Run battle() in another thread. This is probably a bad idea.
Why are 2. and 3. bad ideas? On a mobile device, battery life is precious, and running a check to see if you need to do something over and over again will keep the CPU busy chewing up battery life. Much better to sit there idle until you need to do something - this is what option 1 achieves.
So if 2. and 3. are bad ideas, why mention them? Welllllll, 2. I mention because it's the closest thing I've got to an answer to the question you actually asked. I mention 3. because there's a sense in which your current code is a fairly clear embodiment of the game logic. You could rework it so it runs in a separate thread, and instead of nextMove() returning true, nextMove() waits until the player makes a move (this would involve semaphores or mutexes or promises). But this would be an explicitly multi-threaded program, and as such would be difficult to write correctly. I recommend you don't attempt it at this stage in your programming career - the most likely outcome is a program that stops and waits forever, or that corrupts its data structures, in a way that is exceedingly difficult to diagnose.

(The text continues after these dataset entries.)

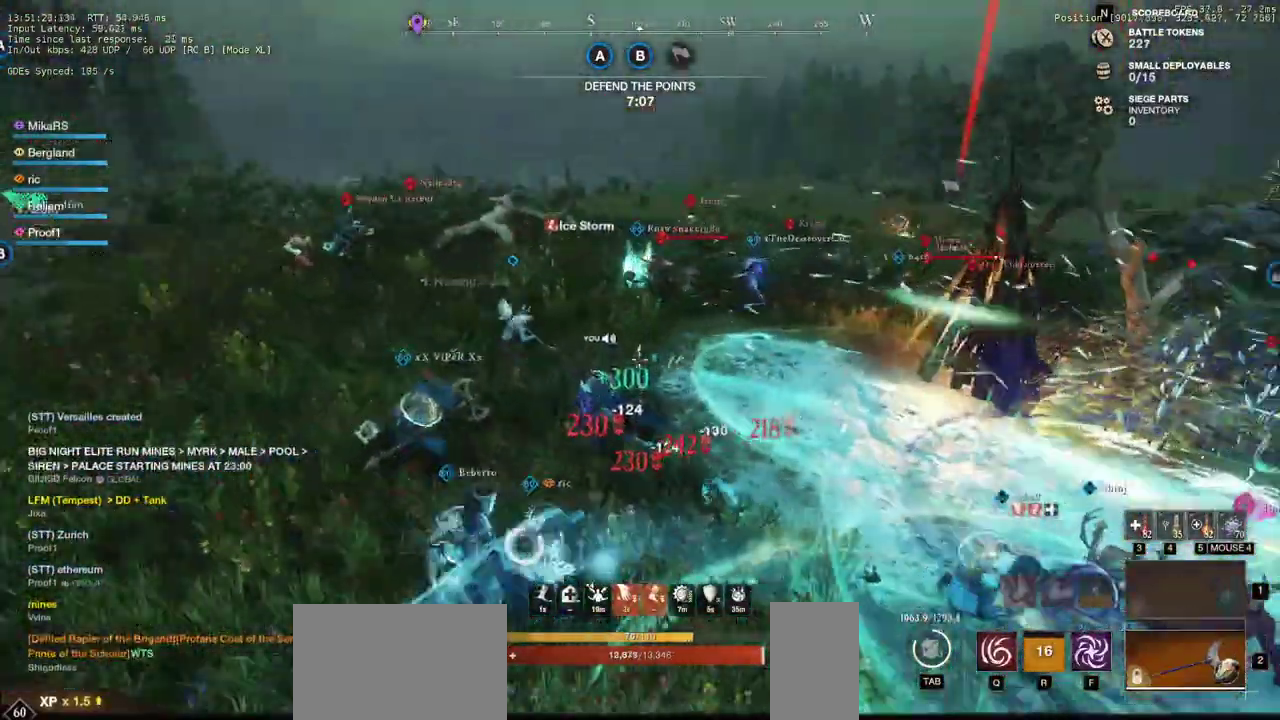
{"keys": ["d", "w"], "mouse": [], "events": [[117, "a", "up"], [200, "mouse_wheel", "down"], [250, "mouse_wheel", "up"], [467, "d", "down"]]}
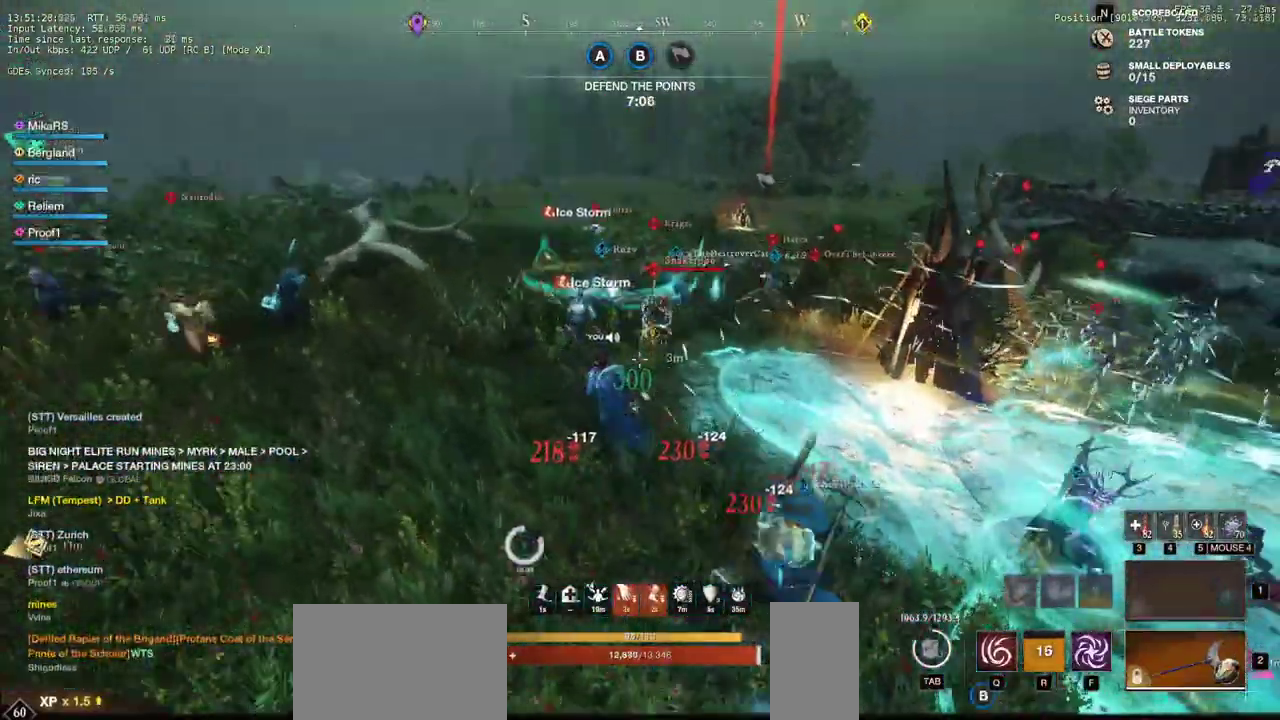
{"keys": ["w"], "mouse": ["left"], "events": [[17, "shift", "down"], [67, "mouse_left", "down"], [150, "mouse_left", "up"], [150, "shift", "up"], [183, "d", "up"], [250, "mouse_left", "down"], [333, "mouse_left", "up"], [417, "mouse_left", "down"]]}
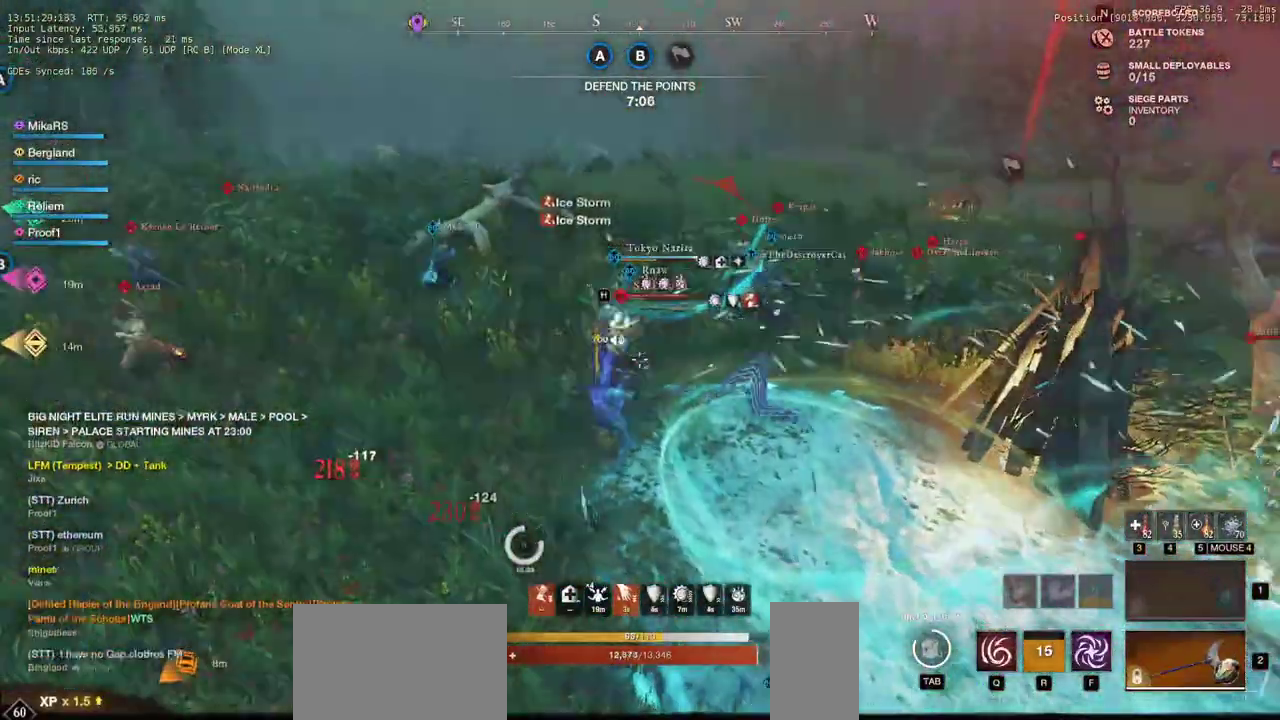
{"keys": ["w"], "mouse": []}
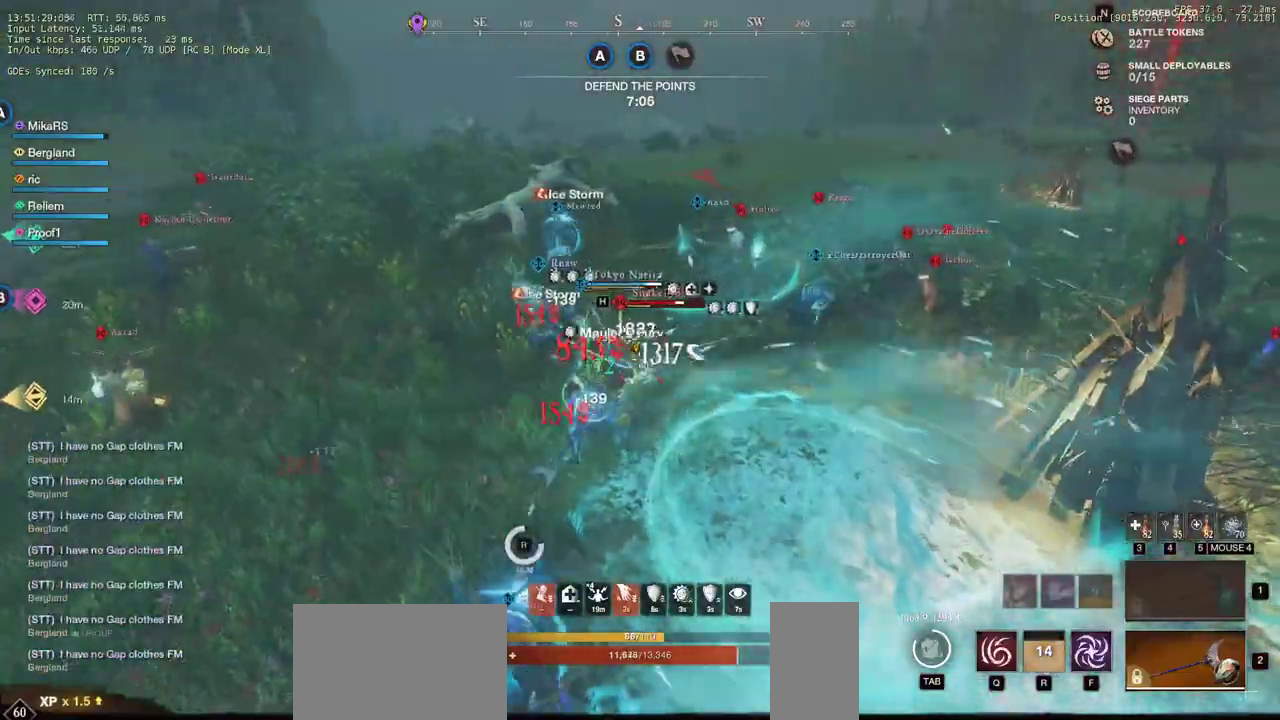
{"keys": ["a", "w"], "mouse": ["left"], "events": [[50, "mouse_left", "down"], [150, "mouse_left", "up"], [217, "mouse_left", "down"], [233, "d", "down"], [333, "a", "down"], [333, "mouse_left", "up"], [367, "d", "up"], [433, "mouse_left", "down"]]}
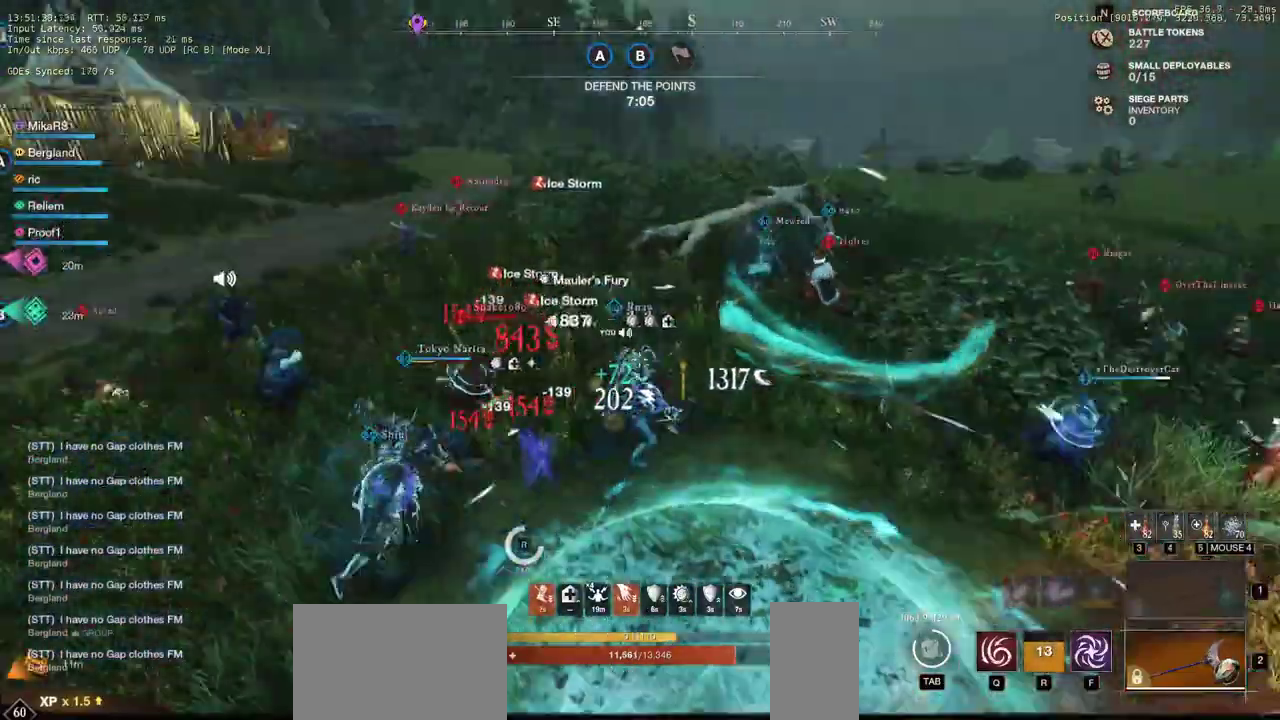
{"keys": ["w"], "mouse": [], "events": [[50, "mouse_left", "up"], [217, "shift", "down"], [417, "shift", "up"], [483, "a", "up"]]}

Button.SetOnClickListener() function will be triggered, only when the user clicks on the button. As such it doesn't wait\block till the user input. This is by design in Android, that you cannot have a blocking window waiting for user input. Instead change your design to display hint saying 'now its user's move'.
User does first move by clicking the button.
SetOnclickListener() will be invoked. Have the user action code inside it.
Towards end of SetOnclickListener() have the computer action code.
With this cycle you can have user move and computer move chained.